(Images with pose keypoints)

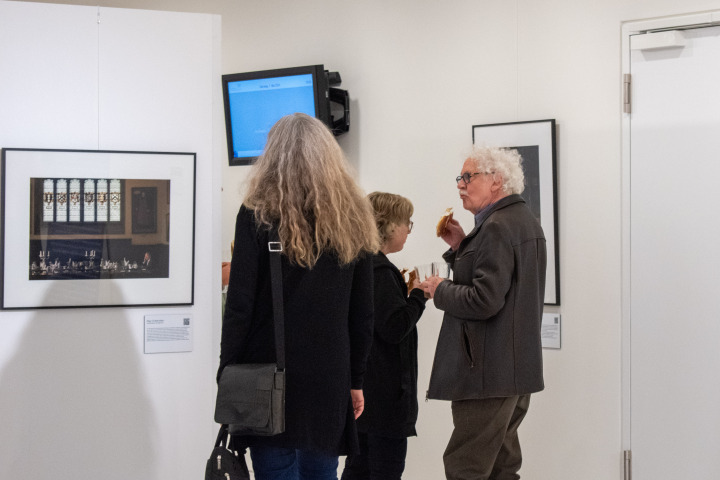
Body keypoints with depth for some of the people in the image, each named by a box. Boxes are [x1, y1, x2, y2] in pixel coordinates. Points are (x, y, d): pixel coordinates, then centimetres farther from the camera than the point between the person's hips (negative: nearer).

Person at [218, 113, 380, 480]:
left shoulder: (257, 214, -4)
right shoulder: (352, 220, 7)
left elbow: (239, 305, -8)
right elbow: (362, 315, 9)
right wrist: (355, 380, 16)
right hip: (329, 378, 4)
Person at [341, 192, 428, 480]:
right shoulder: (378, 270, -18)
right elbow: (395, 328, -22)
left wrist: (404, 290, 9)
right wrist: (419, 294, -11)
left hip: (361, 387, 10)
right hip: (384, 392, -10)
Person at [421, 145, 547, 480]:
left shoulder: (498, 227, -16)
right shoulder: (525, 221, 17)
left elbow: (484, 301, -23)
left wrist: (440, 290, -8)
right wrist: (462, 247, 12)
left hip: (489, 373, -11)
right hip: (518, 368, 11)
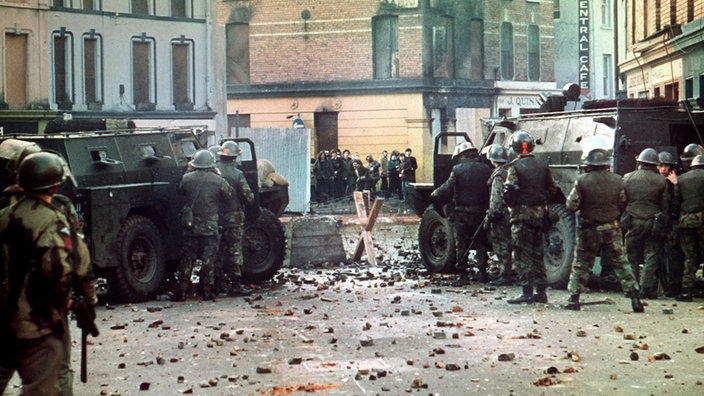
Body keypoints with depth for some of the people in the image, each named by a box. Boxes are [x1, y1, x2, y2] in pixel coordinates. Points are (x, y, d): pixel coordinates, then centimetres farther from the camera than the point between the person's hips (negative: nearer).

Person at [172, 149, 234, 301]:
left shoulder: (187, 178, -5)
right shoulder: (218, 181, -7)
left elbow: (181, 191, 11)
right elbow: (229, 196, 4)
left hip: (190, 224, 2)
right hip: (210, 225, -2)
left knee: (188, 257, 9)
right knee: (208, 258, 5)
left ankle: (182, 290, 7)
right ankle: (207, 290, 5)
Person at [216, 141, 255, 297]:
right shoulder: (237, 174, -12)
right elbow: (249, 198, -10)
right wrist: (251, 199, 10)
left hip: (215, 217, 4)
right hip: (233, 217, -4)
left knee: (218, 250, 13)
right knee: (234, 251, 1)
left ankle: (219, 283, 17)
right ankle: (236, 285, -1)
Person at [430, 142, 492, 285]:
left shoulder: (457, 170, -8)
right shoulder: (486, 169, 1)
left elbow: (447, 190, -5)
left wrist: (434, 195, 11)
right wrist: (489, 210, 13)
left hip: (461, 213, -2)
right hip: (480, 213, 2)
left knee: (461, 244, 5)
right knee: (481, 243, 13)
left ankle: (463, 274, 4)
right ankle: (482, 272, 10)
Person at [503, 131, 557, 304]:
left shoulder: (515, 166, -11)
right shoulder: (542, 166, 7)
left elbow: (509, 190, -15)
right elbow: (552, 189, 10)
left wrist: (510, 205, 3)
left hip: (521, 214, -6)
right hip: (539, 213, 6)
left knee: (522, 254, -3)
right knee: (537, 253, 14)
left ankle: (527, 292, -7)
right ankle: (541, 291, 16)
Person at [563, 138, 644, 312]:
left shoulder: (582, 181, -13)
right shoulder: (617, 180, -4)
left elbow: (571, 205, -11)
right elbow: (622, 204, 4)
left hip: (589, 229, -2)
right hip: (612, 229, 2)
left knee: (581, 263, 9)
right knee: (621, 263, 8)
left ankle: (574, 299, 9)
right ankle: (635, 298, 4)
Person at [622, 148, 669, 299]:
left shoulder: (627, 178, 3)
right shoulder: (661, 181, -1)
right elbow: (665, 204, 2)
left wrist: (622, 219, 17)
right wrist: (663, 224, 11)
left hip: (633, 222, 1)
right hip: (653, 222, -1)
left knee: (632, 257, 9)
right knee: (651, 256, 3)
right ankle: (647, 289, -2)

About this task: Copy every row above word for word, but omit the pictures.

Solution for this exercise:
Body keypoints with depth for some of the people in the image, each named by a box. Boxes are [x1, y1, x2, y2] in pixel coordinates. Points are (x, y, d): pixel coordinates, then centimetres farther from the camera than the point between the person's hips (negative: nearer).

Person at [218, 113, 380, 480]:
left shoulder: (257, 214, -4)
right shoulder: (352, 220, 7)
left elbow: (239, 305, -8)
right elbow: (362, 315, 9)
right wrist: (355, 380, 16)
right hip: (329, 378, 4)
Person at [341, 192, 428, 480]:
right shoulder: (378, 270, -18)
right elbow: (395, 328, -22)
left wrist: (404, 290, 9)
right wrist: (419, 294, -11)
left hip: (361, 387, 10)
right hip: (384, 392, -10)
Person at [421, 145, 547, 480]:
left shoulder: (498, 227, -16)
right shoulder: (525, 221, 17)
left elbow: (484, 301, -23)
left wrist: (440, 290, -8)
right wrist: (462, 247, 12)
left hip: (489, 373, -11)
right hip: (518, 368, 11)
Body keypoints with depth for some of the people in the image, each named by a box. Boxes are [x1, y1, x2, y2] in pixel coordinates. Points are (x, y, d): pixel coordinates, then centimetres farther from the camera than the point between the person's hips (negative: nearer).

Person at [172, 149, 234, 301]:
left shoulder: (187, 178, -5)
right shoulder: (218, 181, -7)
left elbow: (181, 191, 11)
right elbow: (229, 196, 4)
left hip: (190, 224, 2)
right hip: (210, 225, -2)
left knee: (188, 257, 9)
right knee: (208, 258, 5)
left ankle: (182, 290, 7)
right ankle: (207, 290, 5)
Person at [216, 141, 255, 297]:
right shoulder: (237, 174, -12)
right elbow: (249, 198, -10)
right wrist: (251, 199, 10)
left hip: (215, 217, 4)
right hip: (233, 217, -4)
left knee: (218, 250, 13)
right knee: (234, 251, 1)
left ankle: (219, 283, 17)
right ankle: (236, 285, -1)
Person at [430, 142, 492, 285]:
left shoulder: (457, 170, -8)
right shoulder: (486, 169, 1)
left elbow: (447, 190, -5)
left wrist: (434, 195, 11)
right wrist: (489, 210, 13)
left hip: (461, 213, -2)
right hip: (480, 213, 2)
left knee: (461, 244, 5)
right knee: (481, 243, 13)
left ankle: (463, 274, 4)
right ankle: (482, 272, 10)
Person at [503, 131, 557, 304]:
left shoulder: (515, 166, -11)
right shoulder: (542, 166, 7)
left elbow: (509, 190, -15)
right elbow: (552, 189, 10)
left wrist: (510, 205, 3)
left hip: (521, 214, -6)
right hip: (539, 213, 6)
left knee: (522, 254, -3)
right knee: (537, 253, 14)
left ankle: (527, 292, -7)
right ankle: (541, 291, 16)
Person at [563, 138, 644, 312]:
left shoulder: (582, 181, -13)
right shoulder: (617, 180, -4)
left elbow: (571, 205, -11)
right elbow: (622, 204, 4)
left hip: (589, 229, -2)
right hip: (612, 229, 2)
left knee: (581, 263, 9)
right knee: (621, 263, 8)
left ankle: (574, 299, 9)
right ankle: (635, 298, 4)
Person at [622, 148, 669, 299]:
left shoulder: (627, 178, 3)
right shoulder: (661, 181, -1)
right elbow: (665, 204, 2)
left wrist: (622, 219, 17)
right wrist: (663, 224, 11)
left hip: (633, 222, 1)
right hip: (653, 222, -1)
left knee: (632, 257, 9)
right knee: (651, 256, 3)
right ankle: (647, 289, -2)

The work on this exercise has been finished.